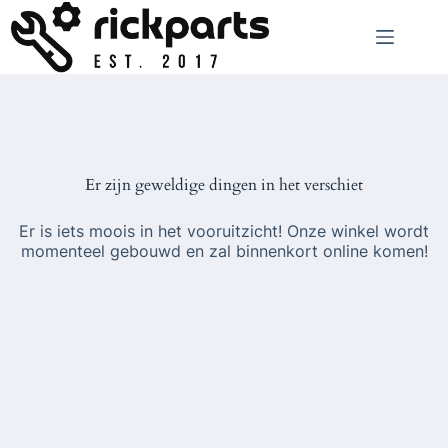
Ga
naar
de
inhoud
Er zijn geweldige dingen in het verschiet
Er is iets moois in het vooruitzicht! Onze winkel wordt
momenteel gebouwd en zal binnenkort online komen!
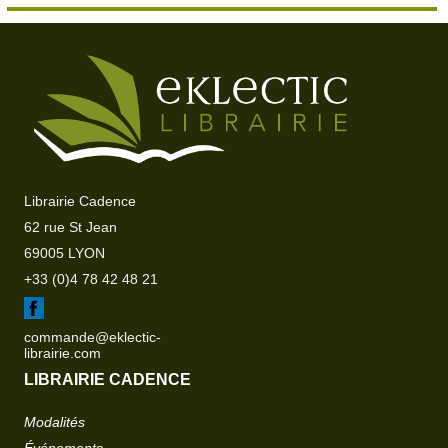
Librairie Cadence
62 rue St Jean
69005 LYON
+33 (0)4 78 42 48 21
commande@eklectic-
librairie.com
LIBRAIRIE CADENCE
Modalités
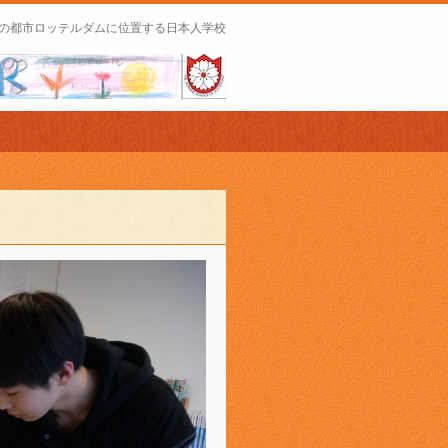
の都市ロッテルダムに位置する日本人学校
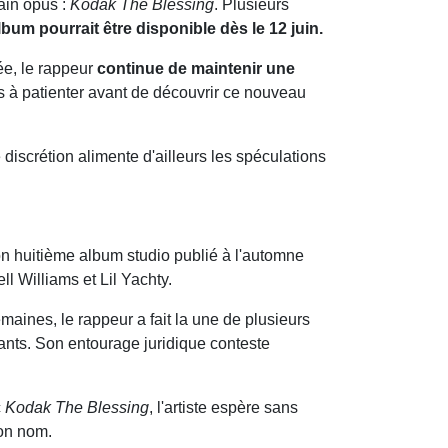
ain opus :
Kodak The Blessing
. Plusieurs
lbum pourrait être disponible dès le 12 juin.
e, le rappeur
continue de maintenir une
s à patienter avant de découvrir ce nouveau
e discrétion alimente d'ailleurs les spéculations
on huitième album studio publié à l'automne
 Williams et Lil Yachty.
aines, le rappeur a fait la une de plusieurs
ants. Son entourage juridique conteste
c
Kodak The Blessing
, l'artiste espère sans
son nom.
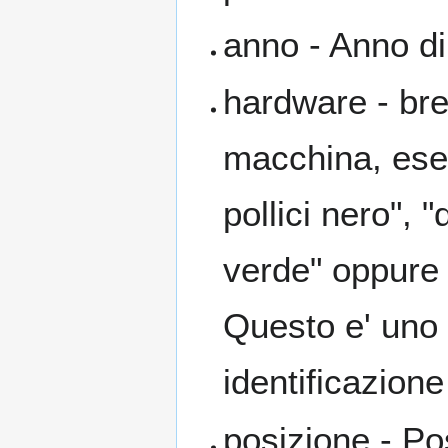
anno - Anno di
hardware - bre
macchina, ese
pollici nero",
verde" oppure
Questo e' uno
identificazione
posizione - Pos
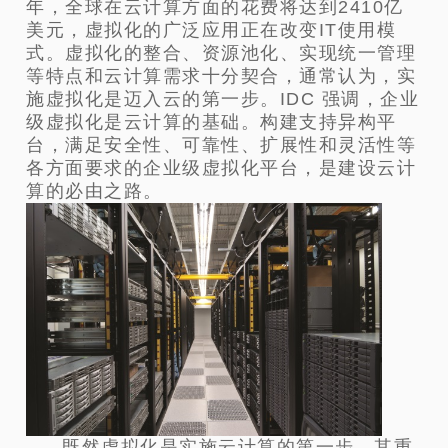
年，全球在云计算方面的花费将达到2410亿
美元，虚拟化的广泛应用正在改变IT使用模
式。虚拟化的整合、资源池化、实现统一管理
等特点和云计算需求十分契合，通常认为，实
施虚拟化是迈入云的第一步。IDC 强调，企业
级虚拟化是云计算的基础。构建支持异构平
台，满足安全性、可靠性、扩展性和灵活性等
各方面要求的企业级虚拟化平台，是建设云计
算的必由之路。
既然虚拟化是实施云计算的第一步，其重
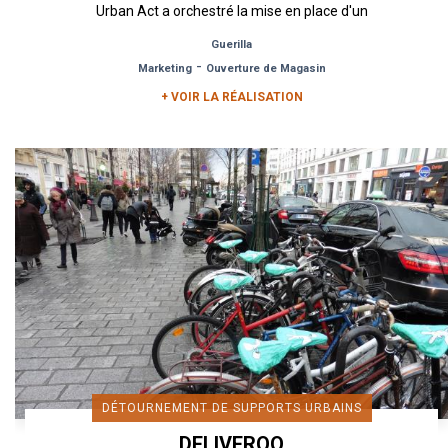
Urban Act a orchestré la mise en place d'un
important...
Guerilla
-
Marketing
Ouverture de Magasin
+ VOIR LA RÉALISATION
DÉTOURNEMENT DE SUPPORTS URBAINS
DELIVEROO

- - -

:: WORK REQUEST ::
Identify each line of the data above that contains the string "rappeur", treating uppercase and lowercase as different, and copy those lines.

:: SOLUTION FOR THIS EXERCISE ::
e, le rappeur
aines, le rappeur a fait la une de plusieurs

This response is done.